Request. Rewrite the listing from its first line through the line that contains "list Flash y", substituting "px" for every "pixels" and leaving everything else unchanged.

Task material.
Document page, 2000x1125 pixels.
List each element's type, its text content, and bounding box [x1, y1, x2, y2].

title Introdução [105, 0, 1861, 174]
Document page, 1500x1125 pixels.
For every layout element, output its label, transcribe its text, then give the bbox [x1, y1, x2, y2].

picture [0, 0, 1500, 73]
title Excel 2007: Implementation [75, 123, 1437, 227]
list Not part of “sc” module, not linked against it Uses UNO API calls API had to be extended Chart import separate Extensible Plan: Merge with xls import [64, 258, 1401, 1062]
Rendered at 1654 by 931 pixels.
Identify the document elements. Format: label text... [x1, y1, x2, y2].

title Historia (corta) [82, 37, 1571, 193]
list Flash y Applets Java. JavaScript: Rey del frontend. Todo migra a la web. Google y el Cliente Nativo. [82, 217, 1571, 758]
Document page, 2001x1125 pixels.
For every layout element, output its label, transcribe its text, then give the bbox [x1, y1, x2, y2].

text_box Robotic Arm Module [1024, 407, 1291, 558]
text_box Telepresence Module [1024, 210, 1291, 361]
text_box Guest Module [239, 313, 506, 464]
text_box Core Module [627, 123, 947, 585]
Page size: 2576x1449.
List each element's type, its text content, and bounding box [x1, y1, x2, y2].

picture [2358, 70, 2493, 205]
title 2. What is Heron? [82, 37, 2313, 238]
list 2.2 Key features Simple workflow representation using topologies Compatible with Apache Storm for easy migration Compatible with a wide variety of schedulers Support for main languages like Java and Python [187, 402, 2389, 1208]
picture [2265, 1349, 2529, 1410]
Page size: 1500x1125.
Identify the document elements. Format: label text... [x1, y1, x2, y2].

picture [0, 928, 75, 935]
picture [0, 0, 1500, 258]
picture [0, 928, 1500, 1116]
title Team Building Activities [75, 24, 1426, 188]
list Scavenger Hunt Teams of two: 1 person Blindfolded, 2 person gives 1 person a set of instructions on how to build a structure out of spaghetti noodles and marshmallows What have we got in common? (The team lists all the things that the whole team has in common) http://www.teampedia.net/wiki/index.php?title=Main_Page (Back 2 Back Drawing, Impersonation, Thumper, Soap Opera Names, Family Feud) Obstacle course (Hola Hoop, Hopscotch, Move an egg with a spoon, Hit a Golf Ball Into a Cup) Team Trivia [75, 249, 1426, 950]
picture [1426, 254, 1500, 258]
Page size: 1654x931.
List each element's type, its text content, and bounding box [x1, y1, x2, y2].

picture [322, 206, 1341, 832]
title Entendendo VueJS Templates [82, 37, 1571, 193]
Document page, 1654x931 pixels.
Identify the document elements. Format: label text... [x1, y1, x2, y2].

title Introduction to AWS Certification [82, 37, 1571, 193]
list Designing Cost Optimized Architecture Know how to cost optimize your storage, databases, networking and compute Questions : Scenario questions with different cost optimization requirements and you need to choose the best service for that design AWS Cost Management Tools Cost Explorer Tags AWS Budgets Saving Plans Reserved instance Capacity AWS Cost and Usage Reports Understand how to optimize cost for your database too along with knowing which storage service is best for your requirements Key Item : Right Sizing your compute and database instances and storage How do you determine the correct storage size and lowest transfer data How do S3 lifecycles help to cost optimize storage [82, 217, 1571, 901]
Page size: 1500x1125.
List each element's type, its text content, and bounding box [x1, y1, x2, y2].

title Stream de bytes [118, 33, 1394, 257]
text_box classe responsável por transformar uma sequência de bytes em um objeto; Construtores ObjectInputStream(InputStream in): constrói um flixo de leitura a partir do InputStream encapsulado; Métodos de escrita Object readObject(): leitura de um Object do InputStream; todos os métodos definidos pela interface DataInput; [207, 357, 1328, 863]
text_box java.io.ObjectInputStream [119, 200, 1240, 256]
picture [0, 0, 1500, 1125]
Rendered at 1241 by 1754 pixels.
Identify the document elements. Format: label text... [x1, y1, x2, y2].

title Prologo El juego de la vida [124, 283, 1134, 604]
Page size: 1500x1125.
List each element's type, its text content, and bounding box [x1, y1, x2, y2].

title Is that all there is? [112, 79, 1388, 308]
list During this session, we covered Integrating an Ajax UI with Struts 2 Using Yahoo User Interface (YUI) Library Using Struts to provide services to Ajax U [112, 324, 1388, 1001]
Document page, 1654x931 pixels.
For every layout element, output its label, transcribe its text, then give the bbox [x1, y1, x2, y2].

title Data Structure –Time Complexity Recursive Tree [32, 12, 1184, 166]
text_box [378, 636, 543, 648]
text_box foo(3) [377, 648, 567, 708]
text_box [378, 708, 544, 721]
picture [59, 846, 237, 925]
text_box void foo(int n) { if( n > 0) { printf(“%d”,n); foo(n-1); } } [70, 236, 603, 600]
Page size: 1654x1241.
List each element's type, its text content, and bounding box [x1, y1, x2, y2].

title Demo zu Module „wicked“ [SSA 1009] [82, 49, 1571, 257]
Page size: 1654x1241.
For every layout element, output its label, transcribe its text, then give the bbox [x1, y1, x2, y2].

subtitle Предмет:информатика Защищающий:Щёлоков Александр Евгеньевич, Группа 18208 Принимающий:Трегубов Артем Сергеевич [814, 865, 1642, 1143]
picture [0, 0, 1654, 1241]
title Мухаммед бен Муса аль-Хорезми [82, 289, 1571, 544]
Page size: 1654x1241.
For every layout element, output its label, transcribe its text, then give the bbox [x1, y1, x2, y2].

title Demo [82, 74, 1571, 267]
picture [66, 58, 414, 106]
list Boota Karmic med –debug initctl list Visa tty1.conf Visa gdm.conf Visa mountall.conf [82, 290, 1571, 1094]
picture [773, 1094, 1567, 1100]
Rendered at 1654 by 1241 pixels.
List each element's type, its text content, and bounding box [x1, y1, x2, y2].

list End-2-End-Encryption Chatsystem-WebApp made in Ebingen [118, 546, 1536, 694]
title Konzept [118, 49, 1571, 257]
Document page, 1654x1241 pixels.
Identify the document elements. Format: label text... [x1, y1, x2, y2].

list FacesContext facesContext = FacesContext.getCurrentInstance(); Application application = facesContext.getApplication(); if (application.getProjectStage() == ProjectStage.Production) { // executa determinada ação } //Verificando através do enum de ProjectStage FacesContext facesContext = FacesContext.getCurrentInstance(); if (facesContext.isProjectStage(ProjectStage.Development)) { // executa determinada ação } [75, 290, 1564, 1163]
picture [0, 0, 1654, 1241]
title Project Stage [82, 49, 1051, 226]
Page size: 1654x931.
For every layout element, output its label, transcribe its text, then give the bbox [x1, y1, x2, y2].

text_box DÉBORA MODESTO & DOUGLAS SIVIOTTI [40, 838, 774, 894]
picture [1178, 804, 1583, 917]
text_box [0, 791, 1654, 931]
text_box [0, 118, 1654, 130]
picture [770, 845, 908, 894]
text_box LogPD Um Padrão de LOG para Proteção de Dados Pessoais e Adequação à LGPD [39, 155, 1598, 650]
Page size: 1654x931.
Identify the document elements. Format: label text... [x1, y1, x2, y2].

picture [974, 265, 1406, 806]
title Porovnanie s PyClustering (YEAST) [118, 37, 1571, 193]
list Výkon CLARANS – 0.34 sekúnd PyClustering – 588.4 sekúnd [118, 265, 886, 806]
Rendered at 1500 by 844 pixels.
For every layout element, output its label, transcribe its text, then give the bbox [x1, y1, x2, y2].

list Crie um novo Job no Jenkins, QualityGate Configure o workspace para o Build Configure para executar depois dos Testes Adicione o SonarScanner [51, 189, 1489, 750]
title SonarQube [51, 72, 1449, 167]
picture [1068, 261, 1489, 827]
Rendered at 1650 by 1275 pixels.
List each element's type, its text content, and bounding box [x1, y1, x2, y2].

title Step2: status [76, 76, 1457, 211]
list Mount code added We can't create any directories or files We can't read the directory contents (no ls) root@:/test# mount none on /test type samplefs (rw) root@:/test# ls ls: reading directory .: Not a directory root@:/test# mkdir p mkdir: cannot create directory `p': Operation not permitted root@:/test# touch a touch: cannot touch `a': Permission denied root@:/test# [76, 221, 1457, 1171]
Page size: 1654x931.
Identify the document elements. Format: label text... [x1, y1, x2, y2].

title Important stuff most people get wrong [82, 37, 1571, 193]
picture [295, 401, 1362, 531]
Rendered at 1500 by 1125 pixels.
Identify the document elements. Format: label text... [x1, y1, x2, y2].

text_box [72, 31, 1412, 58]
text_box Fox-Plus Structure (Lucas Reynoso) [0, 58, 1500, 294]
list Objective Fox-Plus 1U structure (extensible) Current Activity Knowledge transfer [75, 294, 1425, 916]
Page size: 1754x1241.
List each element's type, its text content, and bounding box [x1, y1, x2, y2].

Task output.
Document page, 2000x1125 px.
List each element's type, its text content, and bounding box [x1, y1, x2, y2].

title Introdução [105, 0, 1861, 174]
Document page, 1500x1125 px.
For every layout element, output its label, transcribe its text, then give the bbox [x1, y1, x2, y2].

picture [0, 0, 1500, 73]
title Excel 2007: Implementation [75, 123, 1437, 227]
list Not part of “sc” module, not linked against it Uses UNO API calls API had to be extended Chart import separate Extensible Plan: Merge with xls import [64, 258, 1401, 1062]
Rendered at 1654 by 931 px.
Identify the document elements. Format: label text... [x1, y1, x2, y2].

title Historia (corta) [82, 37, 1571, 193]
list Flash y Applets Java. JavaScript: Rey del frontend. Todo migra a la web. Google y el Cliente Nativo. [82, 217, 1571, 758]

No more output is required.